# Available data:

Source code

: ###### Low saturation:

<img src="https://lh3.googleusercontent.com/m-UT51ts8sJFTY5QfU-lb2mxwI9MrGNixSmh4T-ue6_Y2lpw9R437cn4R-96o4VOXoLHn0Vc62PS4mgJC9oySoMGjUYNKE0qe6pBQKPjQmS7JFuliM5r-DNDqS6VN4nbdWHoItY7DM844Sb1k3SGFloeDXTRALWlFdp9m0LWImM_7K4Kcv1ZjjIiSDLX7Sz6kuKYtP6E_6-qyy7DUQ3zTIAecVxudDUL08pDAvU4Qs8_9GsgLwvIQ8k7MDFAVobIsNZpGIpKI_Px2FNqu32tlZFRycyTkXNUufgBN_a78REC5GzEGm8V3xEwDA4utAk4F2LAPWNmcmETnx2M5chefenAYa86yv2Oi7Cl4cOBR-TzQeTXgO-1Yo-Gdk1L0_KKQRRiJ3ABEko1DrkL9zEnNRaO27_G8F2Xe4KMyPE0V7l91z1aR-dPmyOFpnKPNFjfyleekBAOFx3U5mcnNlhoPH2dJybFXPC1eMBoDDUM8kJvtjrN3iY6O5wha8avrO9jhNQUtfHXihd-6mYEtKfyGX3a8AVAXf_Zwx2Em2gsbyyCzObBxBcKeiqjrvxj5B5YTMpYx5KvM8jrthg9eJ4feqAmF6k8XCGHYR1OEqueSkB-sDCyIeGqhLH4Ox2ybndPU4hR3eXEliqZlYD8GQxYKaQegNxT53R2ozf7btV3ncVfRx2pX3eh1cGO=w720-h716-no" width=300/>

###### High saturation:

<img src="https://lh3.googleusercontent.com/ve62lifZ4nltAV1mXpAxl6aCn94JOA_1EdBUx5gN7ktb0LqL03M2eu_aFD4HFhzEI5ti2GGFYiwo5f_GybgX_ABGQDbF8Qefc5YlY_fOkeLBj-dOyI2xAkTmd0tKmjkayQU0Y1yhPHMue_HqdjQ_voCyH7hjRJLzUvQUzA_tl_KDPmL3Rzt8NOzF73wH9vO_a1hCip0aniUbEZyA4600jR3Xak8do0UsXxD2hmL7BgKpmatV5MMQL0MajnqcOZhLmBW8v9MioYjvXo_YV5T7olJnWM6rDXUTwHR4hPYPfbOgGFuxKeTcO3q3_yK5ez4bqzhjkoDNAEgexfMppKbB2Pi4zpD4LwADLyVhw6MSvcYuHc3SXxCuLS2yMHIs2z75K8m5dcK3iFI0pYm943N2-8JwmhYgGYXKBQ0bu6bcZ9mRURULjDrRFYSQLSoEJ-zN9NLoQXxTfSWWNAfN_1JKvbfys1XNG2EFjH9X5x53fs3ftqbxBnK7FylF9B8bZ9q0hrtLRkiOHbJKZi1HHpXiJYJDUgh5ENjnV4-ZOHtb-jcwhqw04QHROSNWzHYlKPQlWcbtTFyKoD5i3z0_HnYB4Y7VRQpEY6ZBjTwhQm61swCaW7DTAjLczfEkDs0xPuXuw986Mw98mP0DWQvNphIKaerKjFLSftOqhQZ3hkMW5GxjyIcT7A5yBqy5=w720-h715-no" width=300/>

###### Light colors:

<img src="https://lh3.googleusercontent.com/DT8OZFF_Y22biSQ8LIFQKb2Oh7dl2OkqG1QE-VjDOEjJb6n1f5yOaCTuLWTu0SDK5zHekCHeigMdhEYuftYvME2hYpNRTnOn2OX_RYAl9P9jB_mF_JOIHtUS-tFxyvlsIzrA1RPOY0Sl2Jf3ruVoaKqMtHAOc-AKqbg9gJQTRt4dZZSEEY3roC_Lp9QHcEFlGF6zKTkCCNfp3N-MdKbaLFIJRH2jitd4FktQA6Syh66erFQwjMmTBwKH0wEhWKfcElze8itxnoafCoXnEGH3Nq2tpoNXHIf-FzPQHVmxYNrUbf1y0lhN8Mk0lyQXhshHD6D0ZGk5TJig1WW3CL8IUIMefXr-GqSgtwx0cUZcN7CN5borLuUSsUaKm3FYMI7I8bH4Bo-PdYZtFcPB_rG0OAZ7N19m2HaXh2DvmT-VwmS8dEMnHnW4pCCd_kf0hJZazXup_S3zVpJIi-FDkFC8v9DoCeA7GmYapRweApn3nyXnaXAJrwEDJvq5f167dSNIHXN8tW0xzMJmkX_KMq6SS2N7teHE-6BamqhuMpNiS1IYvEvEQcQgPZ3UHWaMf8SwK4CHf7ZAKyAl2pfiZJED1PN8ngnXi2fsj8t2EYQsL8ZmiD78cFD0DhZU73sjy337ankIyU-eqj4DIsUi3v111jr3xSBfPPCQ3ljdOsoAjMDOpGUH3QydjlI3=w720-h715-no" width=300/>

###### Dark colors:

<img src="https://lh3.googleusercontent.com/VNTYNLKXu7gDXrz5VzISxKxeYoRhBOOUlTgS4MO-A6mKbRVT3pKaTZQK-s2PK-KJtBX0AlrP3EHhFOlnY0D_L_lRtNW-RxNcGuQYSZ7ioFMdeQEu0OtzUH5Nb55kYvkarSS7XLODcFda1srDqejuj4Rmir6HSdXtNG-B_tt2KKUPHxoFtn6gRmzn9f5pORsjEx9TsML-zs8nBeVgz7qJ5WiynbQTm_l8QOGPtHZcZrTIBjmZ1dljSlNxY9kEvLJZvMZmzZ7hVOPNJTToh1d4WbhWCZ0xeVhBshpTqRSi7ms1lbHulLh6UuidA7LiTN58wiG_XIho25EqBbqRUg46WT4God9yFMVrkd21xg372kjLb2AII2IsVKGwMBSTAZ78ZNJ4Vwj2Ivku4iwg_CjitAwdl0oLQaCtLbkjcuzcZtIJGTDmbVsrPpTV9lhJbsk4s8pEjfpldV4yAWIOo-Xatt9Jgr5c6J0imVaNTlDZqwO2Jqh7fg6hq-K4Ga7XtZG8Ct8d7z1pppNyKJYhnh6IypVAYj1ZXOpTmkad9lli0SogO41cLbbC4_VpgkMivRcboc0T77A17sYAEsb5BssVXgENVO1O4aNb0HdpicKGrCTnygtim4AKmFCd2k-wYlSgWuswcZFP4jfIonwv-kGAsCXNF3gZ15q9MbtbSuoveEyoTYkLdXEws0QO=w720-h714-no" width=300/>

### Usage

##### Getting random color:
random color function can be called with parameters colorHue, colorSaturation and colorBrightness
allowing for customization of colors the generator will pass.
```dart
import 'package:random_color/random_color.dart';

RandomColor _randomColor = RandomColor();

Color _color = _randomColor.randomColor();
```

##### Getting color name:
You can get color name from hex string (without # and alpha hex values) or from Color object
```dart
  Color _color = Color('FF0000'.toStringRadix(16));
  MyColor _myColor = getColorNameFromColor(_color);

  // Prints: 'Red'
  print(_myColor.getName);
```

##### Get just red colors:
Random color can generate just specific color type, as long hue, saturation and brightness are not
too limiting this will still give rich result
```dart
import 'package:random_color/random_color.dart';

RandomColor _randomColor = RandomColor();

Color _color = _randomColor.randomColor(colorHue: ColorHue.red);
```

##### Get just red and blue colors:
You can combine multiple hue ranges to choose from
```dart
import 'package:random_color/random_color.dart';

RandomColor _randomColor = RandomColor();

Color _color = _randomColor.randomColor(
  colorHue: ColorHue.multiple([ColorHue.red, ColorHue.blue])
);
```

# Exercise aim:
Going line by line, copy the data above exactly.

# Answer to the exercise:
Source code

: ###### Low saturation:

<img src="https://lh3.googleusercontent.com/m-UT51ts8sJFTY5QfU-lb2mxwI9MrGNixSmh4T-ue6_Y2lpw9R437cn4R-96o4VOXoLHn0Vc62PS4mgJC9oySoMGjUYNKE0qe6pBQKPjQmS7JFuliM5r-DNDqS6VN4nbdWHoItY7DM844Sb1k3SGFloeDXTRALWlFdp9m0LWImM_7K4Kcv1ZjjIiSDLX7Sz6kuKYtP6E_6-qyy7DUQ3zTIAecVxudDUL08pDAvU4Qs8_9GsgLwvIQ8k7MDFAVobIsNZpGIpKI_Px2FNqu32tlZFRycyTkXNUufgBN_a78REC5GzEGm8V3xEwDA4utAk4F2LAPWNmcmETnx2M5chefenAYa86yv2Oi7Cl4cOBR-TzQeTXgO-1Yo-Gdk1L0_KKQRRiJ3ABEko1DrkL9zEnNRaO27_G8F2Xe4KMyPE0V7l91z1aR-dPmyOFpnKPNFjfyleekBAOFx3U5mcnNlhoPH2dJybFXPC1eMBoDDUM8kJvtjrN3iY6O5wha8avrO9jhNQUtfHXihd-6mYEtKfyGX3a8AVAXf_Zwx2Em2gsbyyCzObBxBcKeiqjrvxj5B5YTMpYx5KvM8jrthg9eJ4feqAmF6k8XCGHYR1OEqueSkB-sDCyIeGqhLH4Ox2ybndPU4hR3eXEliqZlYD8GQxYKaQegNxT53R2ozf7btV3ncVfRx2pX3eh1cGO=w720-h716-no" width=300/>

###### High saturation:

<img src="https://lh3.googleusercontent.com/ve62lifZ4nltAV1mXpAxl6aCn94JOA_1EdBUx5gN7ktb0LqL03M2eu_aFD4HFhzEI5ti2GGFYiwo5f_GybgX_ABGQDbF8Qefc5YlY_fOkeLBj-dOyI2xAkTmd0tKmjkayQU0Y1yhPHMue_HqdjQ_voCyH7hjRJLzUvQUzA_tl_KDPmL3Rzt8NOzF73wH9vO_a1hCip0aniUbEZyA4600jR3Xak8do0UsXxD2hmL7BgKpmatV5MMQL0MajnqcOZhLmBW8v9MioYjvXo_YV5T7olJnWM6rDXUTwHR4hPYPfbOgGFuxKeTcO3q3_yK5ez4bqzhjkoDNAEgexfMppKbB2Pi4zpD4LwADLyVhw6MSvcYuHc3SXxCuLS2yMHIs2z75K8m5dcK3iFI0pYm943N2-8JwmhYgGYXKBQ0bu6bcZ9mRURULjDrRFYSQLSoEJ-zN9NLoQXxTfSWWNAfN_1JKvbfys1XNG2EFjH9X5x53fs3ftqbxBnK7FylF9B8bZ9q0hrtLRkiOHbJKZi1HHpXiJYJDUgh5ENjnV4-ZOHtb-jcwhqw04QHROSNWzHYlKPQlWcbtTFyKoD5i3z0_HnYB4Y7VRQpEY6ZBjTwhQm61swCaW7DTAjLczfEkDs0xPuXuw986Mw98mP0DWQvNphIKaerKjFLSftOqhQZ3hkMW5GxjyIcT7A5yBqy5=w720-h715-no" width=300/>

###### Light colors:

<img src="https://lh3.googleusercontent.com/DT8OZFF_Y22biSQ8LIFQKb2Oh7dl2OkqG1QE-VjDOEjJb6n1f5yOaCTuLWTu0SDK5zHekCHeigMdhEYuftYvME2hYpNRTnOn2OX_RYAl9P9jB_mF_JOIHtUS-tFxyvlsIzrA1RPOY0Sl2Jf3ruVoaKqMtHAOc-AKqbg9gJQTRt4dZZSEEY3roC_Lp9QHcEFlGF6zKTkCCNfp3N-MdKbaLFIJRH2jitd4FktQA6Syh66erFQwjMmTBwKH0wEhWKfcElze8itxnoafCoXnEGH3Nq2tpoNXHIf-FzPQHVmxYNrUbf1y0lhN8Mk0lyQXhshHD6D0ZGk5TJig1WW3CL8IUIMefXr-GqSgtwx0cUZcN7CN5borLuUSsUaKm3FYMI7I8bH4Bo-PdYZtFcPB_rG0OAZ7N19m2HaXh2DvmT-VwmS8dEMnHnW4pCCd_kf0hJZazXup_S3zVpJIi-FDkFC8v9DoCeA7GmYapRweApn3nyXnaXAJrwEDJvq5f167dSNIHXN8tW0xzMJmkX_KMq6SS2N7teHE-6BamqhuMpNiS1IYvEvEQcQgPZ3UHWaMf8SwK4CHf7ZAKyAl2pfiZJED1PN8ngnXi2fsj8t2EYQsL8ZmiD78cFD0DhZU73sjy337ankIyU-eqj4DIsUi3v111jr3xSBfPPCQ3ljdOsoAjMDOpGUH3QydjlI3=w720-h715-no" width=300/>

###### Dark colors:

<img src="https://lh3.googleusercontent.com/VNTYNLKXu7gDXrz5VzISxKxeYoRhBOOUlTgS4MO-A6mKbRVT3pKaTZQK-s2PK-KJtBX0AlrP3EHhFOlnY0D_L_lRtNW-RxNcGuQYSZ7ioFMdeQEu0OtzUH5Nb55kYvkarSS7XLODcFda1srDqejuj4Rmir6HSdXtNG-B_tt2KKUPHxoFtn6gRmzn9f5pORsjEx9TsML-zs8nBeVgz7qJ5WiynbQTm_l8QOGPtHZcZrTIBjmZ1dljSlNxY9kEvLJZvMZmzZ7hVOPNJTToh1d4WbhWCZ0xeVhBshpTqRSi7ms1lbHulLh6UuidA7LiTN58wiG_XIho25EqBbqRUg46WT4God9yFMVrkd21xg372kjLb2AII2IsVKGwMBSTAZ78ZNJ4Vwj2Ivku4iwg_CjitAwdl0oLQaCtLbkjcuzcZtIJGTDmbVsrPpTV9lhJbsk4s8pEjfpldV4yAWIOo-Xatt9Jgr5c6J0imVaNTlDZqwO2Jqh7fg6hq-K4Ga7XtZG8Ct8d7z1pppNyKJYhnh6IypVAYj1ZXOpTmkad9lli0SogO41cLbbC4_VpgkMivRcboc0T77A17sYAEsb5BssVXgENVO1O4aNb0HdpicKGrCTnygtim4AKmFCd2k-wYlSgWuswcZFP4jfIonwv-kGAsCXNF3gZ15q9MbtbSuoveEyoTYkLdXEws0QO=w720-h714-no" width=300/>

### Usage

##### Getting random color:
random color function can be called with parameters colorHue, colorSaturation and colorBrightness
allowing for customization of colors the generator will pass.
```dart
import 'package:random_color/random_color.dart';

RandomColor _randomColor = RandomColor();

Color _color = _randomColor.randomColor();
```

##### Getting color name:
You can get color name from hex string (without # and alpha hex values) or from Color object
```dart
  Color _color = Color('FF0000'.toStringRadix(16));
  MyColor _myColor = getColorNameFromColor(_color);

  // Prints: 'Red'
  print(_myColor.getName);
```

##### Get just red colors:
Random color can generate just specific color type, as long hue, saturation and brightness are not
too limiting this will still give rich result
```dart
import 'package:random_color/random_color.dart';

RandomColor _randomColor = RandomColor();

Color _color = _randomColor.randomColor(colorHue: ColorHue.red);
```

##### Get just red and blue colors:
You can combine multiple hue ranges to choose from
```dart
import 'package:random_color/random_color.dart';

RandomColor _randomColor = RandomColor();

Color _color = _randomColor.randomColor(
  colorHue: ColorHue.multiple([ColorHue.red, ColorHue.blue])
);
```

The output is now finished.